Airbus et German Aerospace Center (DLR) viennent de présenter, au salon aéronautique ILA2008 à Berlin, le premier avion de ligne équipé de piles à combustible.

Bien évidemment, il ne s'agit pas de propulser l'avion, mais de remplacer la petite turbine de secours (appelée RAM air turbine) destinée à fournir l'énergie nécessaire aux équipements hydrauliques et électriques de l'avion en cas de défaillance moteur en plein vol. La pile à combustible, un équipement de Michelin, produit de l'électricité à partir d'hydrogène et d'oxygène, sans dégagement de CO2, et sans bruit.

L'objectif suivant sera de remplacer le générateur auxiliaire (nommé APU, pour Auxiliary Power Unit) qui fournit l'énergie lorsque l'avion est au sol. Ces développements technologiques s'inscrivent dans un plan très ambitieux de réduction de 50% des émissions de CO2 et du bruit générés par les avions de ligne, d'ici 2020. Sur la photo ci-dessus, l'avion est un airbus A320 expérimental destiné uniquement à la recherche.
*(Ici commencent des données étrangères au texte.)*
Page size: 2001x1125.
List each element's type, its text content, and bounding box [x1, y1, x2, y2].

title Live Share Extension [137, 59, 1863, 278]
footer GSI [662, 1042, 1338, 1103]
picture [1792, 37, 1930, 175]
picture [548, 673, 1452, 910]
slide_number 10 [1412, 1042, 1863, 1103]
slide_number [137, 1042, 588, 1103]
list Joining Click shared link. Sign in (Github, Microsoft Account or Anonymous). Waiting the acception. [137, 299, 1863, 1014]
Airbus a également fournit des explications concernant le programme Pamela, destiné à fabriquer des avions qui serait recyclable à 85 % et à réduire des 2/3 les déchets produits par le traitement des avions en fin de vie. La première usine construite selon les principes de Pamela doit ouvrir cette année en France.
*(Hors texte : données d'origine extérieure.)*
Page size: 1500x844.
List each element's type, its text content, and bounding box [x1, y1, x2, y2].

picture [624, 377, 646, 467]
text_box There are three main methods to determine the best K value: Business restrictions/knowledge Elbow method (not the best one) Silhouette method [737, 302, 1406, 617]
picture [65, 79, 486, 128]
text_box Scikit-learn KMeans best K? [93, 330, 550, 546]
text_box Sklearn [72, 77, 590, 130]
Toujours au salon ILA 2008, Ross Walker, le responsable du développement des moteurs chez Airbus, indique que 25 % des carburants des avions proviendront d'autres sources que le pétrole. Airbus est particulièrement intéressé, par les agrocarburants de deuxième génération, dont ceux produits à partir d'algues. Parallèlement, mais ceci n'est probablement pas une coïncidence, le Directeur des stratégies environnementales de Boeing, vient d'accepter la position de directeur du comité de pilotage de ABO (Algal Biomass Organization) une nouvelle organisation commerciale destinée à promouvoir l'usage des algues pour la fabrication de carburants. Mais à court terme, c'est vers la transformation du charbon ou du gaz en carburant liquide qui intéresse l'industrie aéronautique.
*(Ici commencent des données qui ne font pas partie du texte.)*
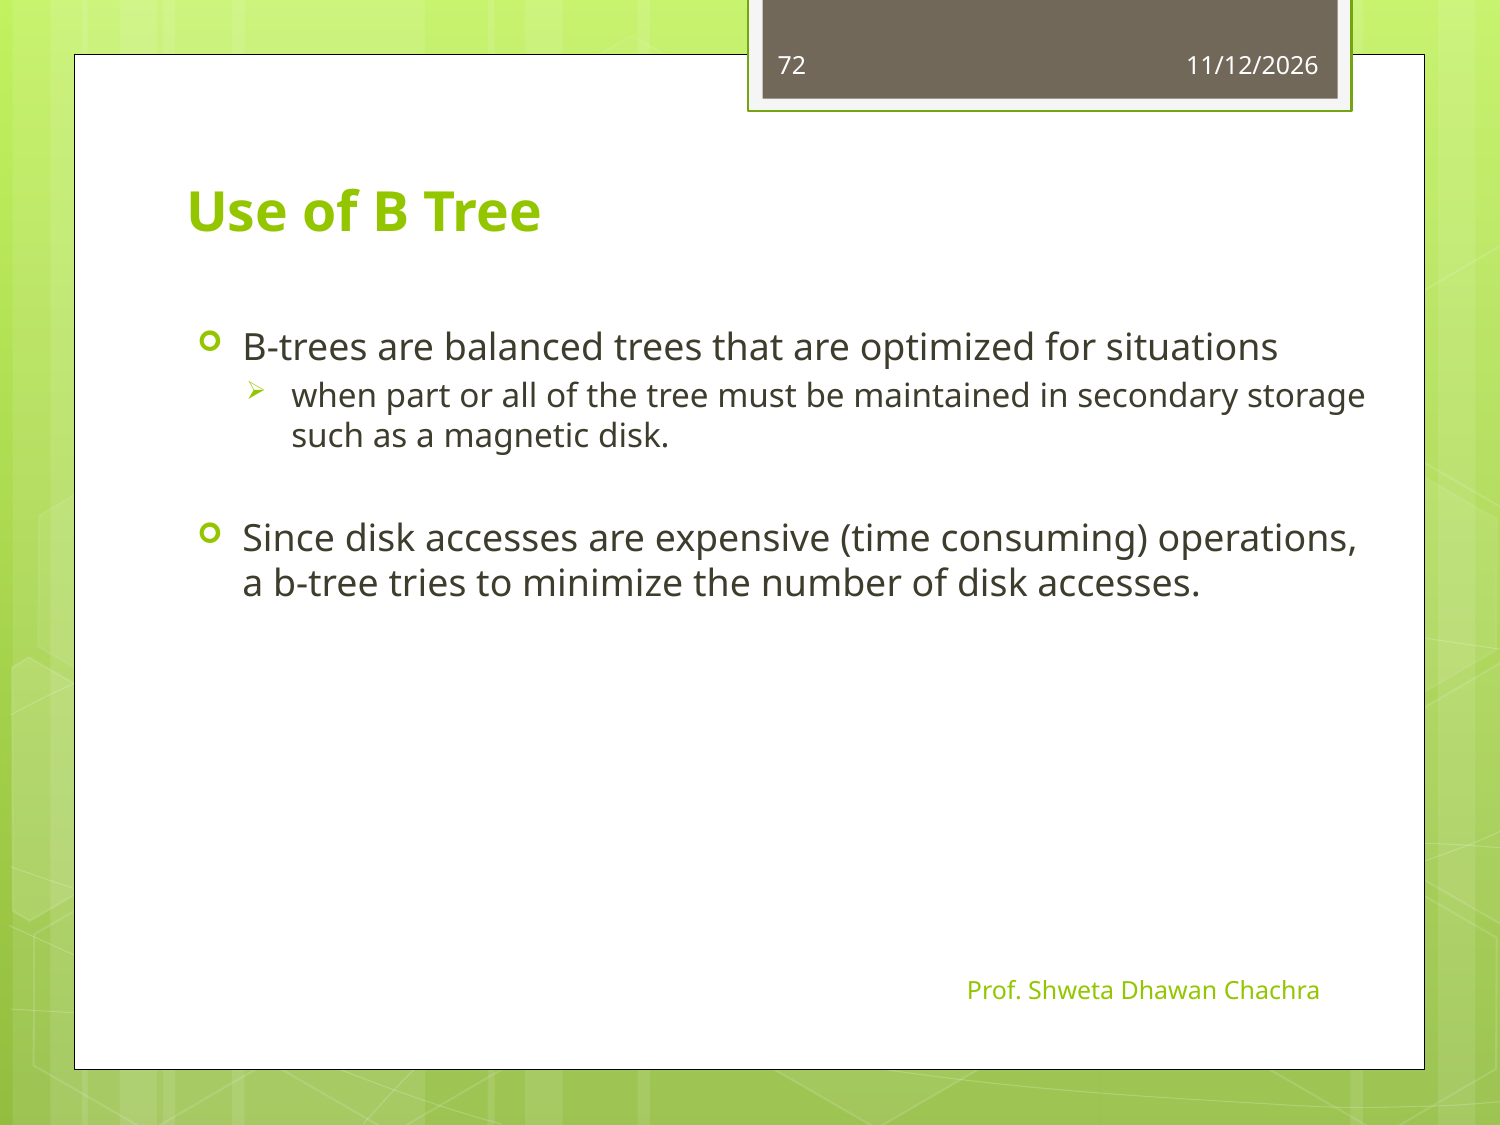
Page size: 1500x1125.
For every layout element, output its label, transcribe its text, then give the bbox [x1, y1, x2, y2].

title Use of B Tree [171, 168, 1324, 250]
list B-trees are balanced trees that are optimized for situations when part or all of the tree must be maintained in secondary storage such as a magnetic disk. Since disk accesses are expensive (time consuming) operations, a b-tree tries to minimize the number of disk accesses. [171, 262, 1388, 957]
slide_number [983, 36, 1334, 97]
footer Prof. Shweta Dhawan Chachra [761, 960, 1336, 1020]
slide_number 72 [762, 36, 982, 97]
L'aéronautique est certainement le secteur le plus difficile à accorder au principes du DD et il faut reconnaître les efforts des industriels. Pour nous, en tant qu'individus, particuliers ou professionnels, il est sûrement possible de réduire nos voyages en avion, en voyagent de façon plus intelligente (voir ici notre article sur le tourisme durable ) et en développant une culture de téléconférence dans les entreprises.